■ Source information:

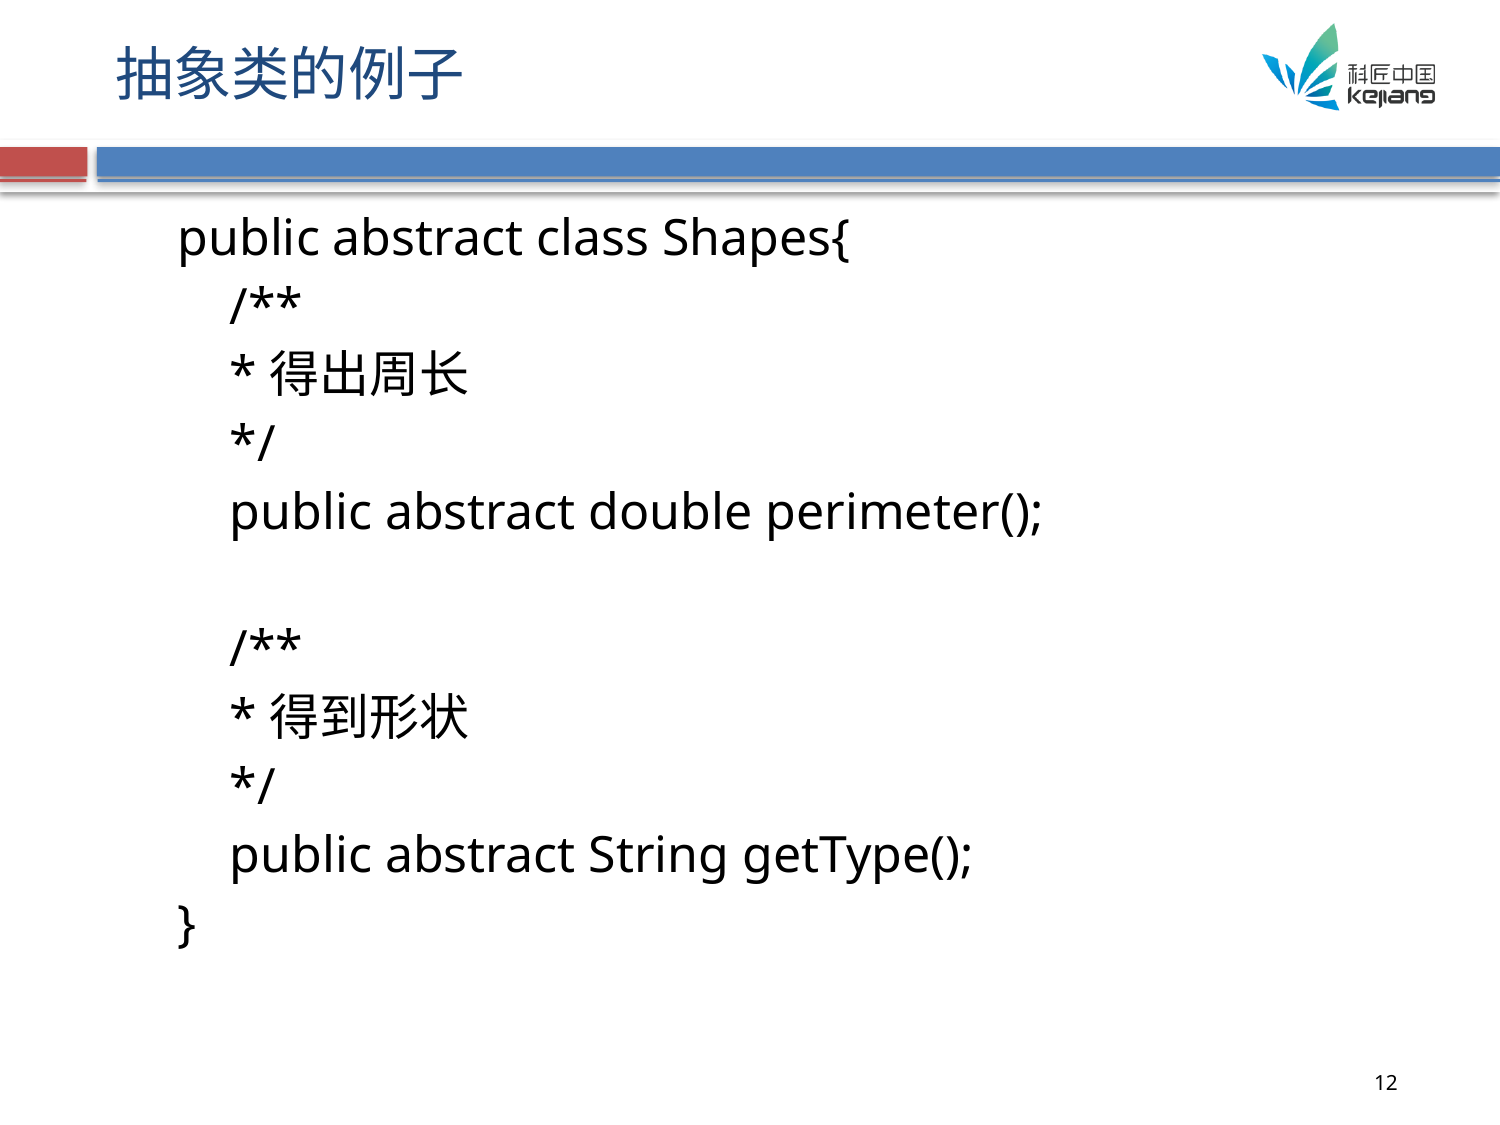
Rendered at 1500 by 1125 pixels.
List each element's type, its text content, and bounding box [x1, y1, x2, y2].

title 抽象类的例子 [100, 0, 1439, 143]
text_box 12 [1359, 1062, 1425, 1118]
list public abstract class Shapes{ /** *得出周长 */ public abstract double perimeter(); /** *得到形状 */ public abstract String getType(); } [162, 204, 1500, 1002]
picture [1261, 143, 1439, 154]
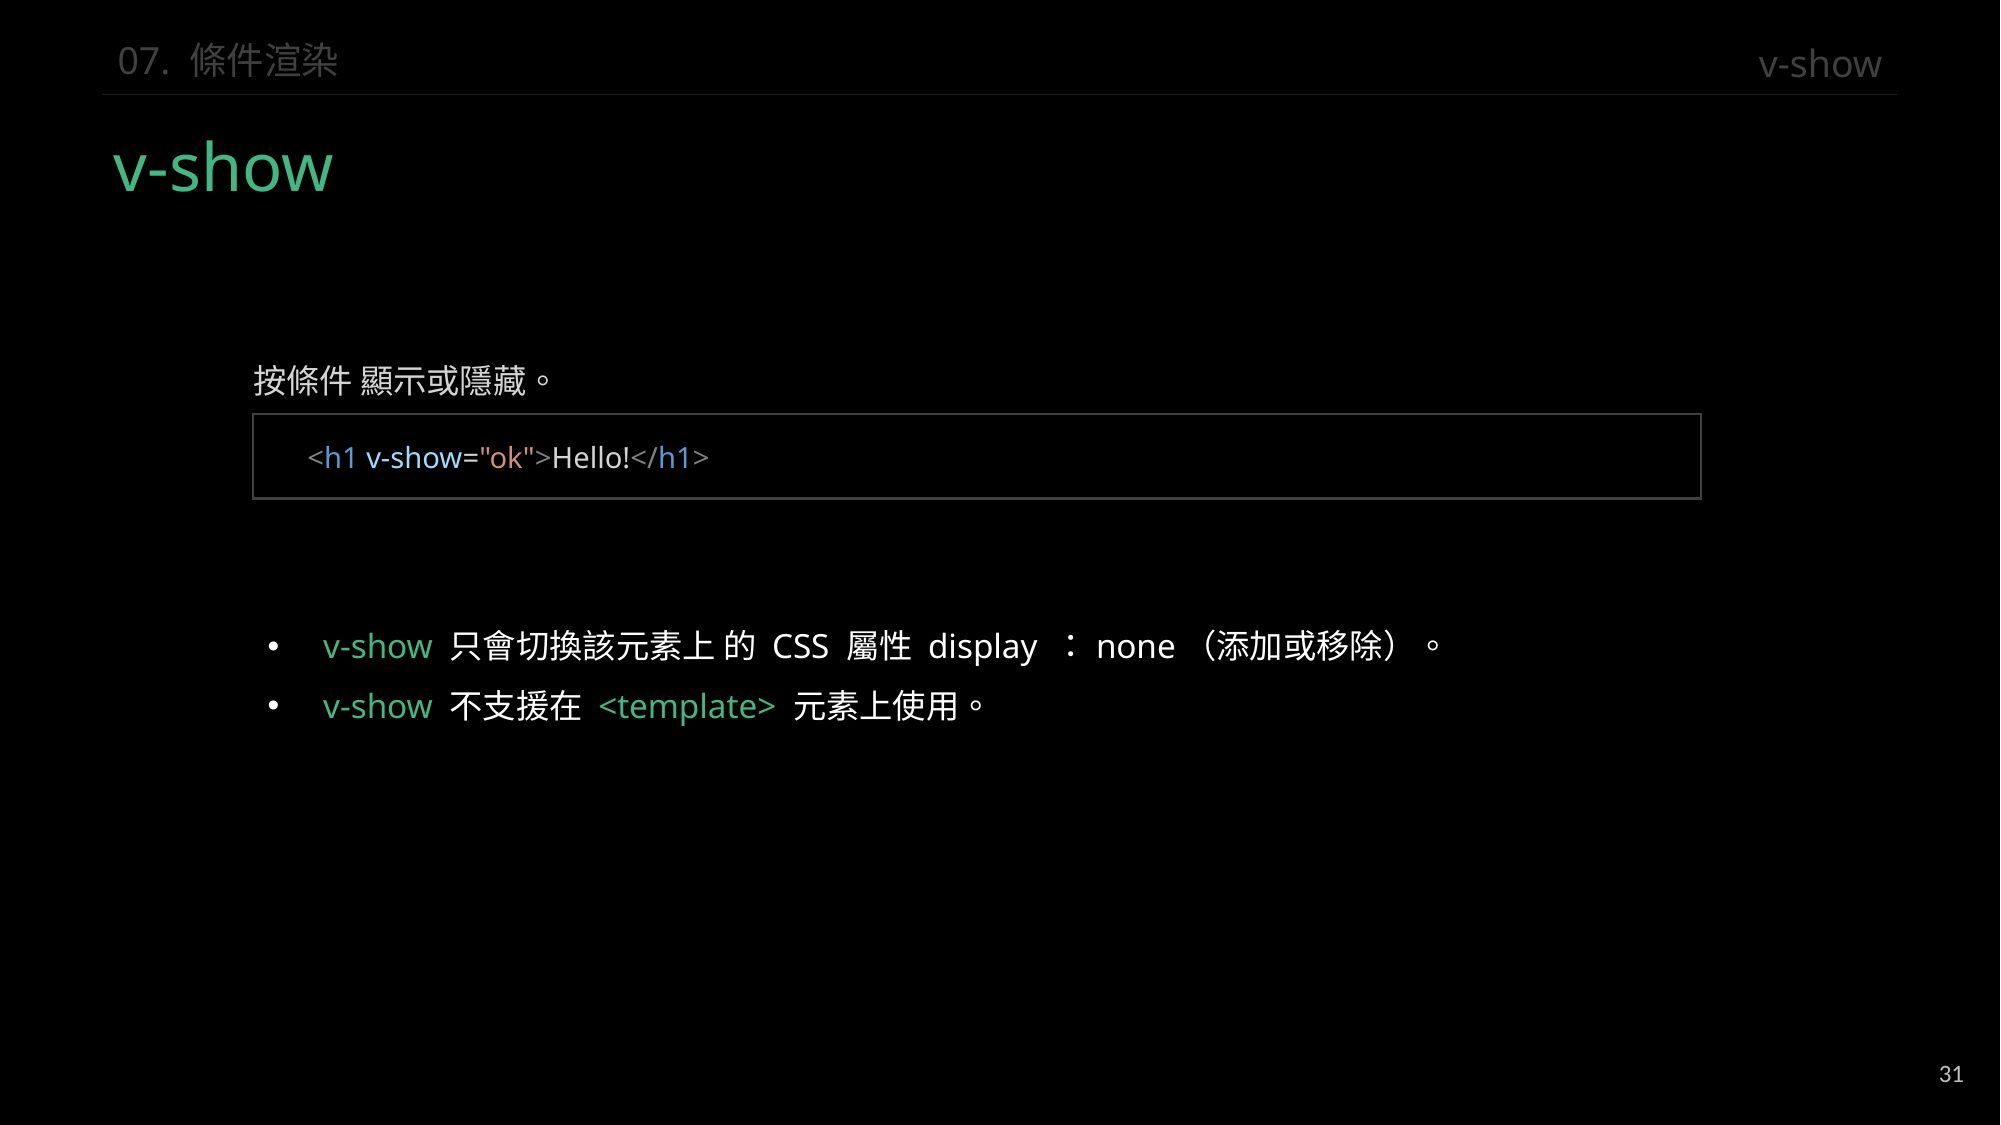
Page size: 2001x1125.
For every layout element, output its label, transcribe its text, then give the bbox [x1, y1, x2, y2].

slide_number 31 [1529, 1042, 1980, 1103]
text_box [252, 413, 1702, 500]
text_box 按條件 顯示或隱藏。 [238, 333, 1722, 408]
text_box v-show [98, 77, 1701, 212]
text_box v-show 只會切換該元素上 的 CSS 屬性 display ：none（添加或移除）。 v-show 不支援在 <template> 元素上使用。 [252, 598, 1591, 733]
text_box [102, 32, 1898, 95]
text_box <h1 v-show="ok">Hello!</h1> [292, 432, 1722, 483]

■ Problem requirements: The response should hold only an exact repeat of the lines from the one with "Page size: 2001x1125." to the final line of the listing above.

■ Answer area:
Page size: 2001x1125.
For every layout element, output its label, transcribe its text, then give the bbox [x1, y1, x2, y2].

slide_number 31 [1529, 1042, 1980, 1103]
text_box [252, 413, 1702, 500]
text_box 按條件 顯示或隱藏。 [238, 333, 1722, 408]
text_box v-show [98, 77, 1701, 212]
text_box v-show 只會切換該元素上 的 CSS 屬性 display ：none（添加或移除）。 v-show 不支援在 <template> 元素上使用。 [252, 598, 1591, 733]
text_box [102, 32, 1898, 95]
text_box <h1 v-show="ok">Hello!</h1> [292, 432, 1722, 483]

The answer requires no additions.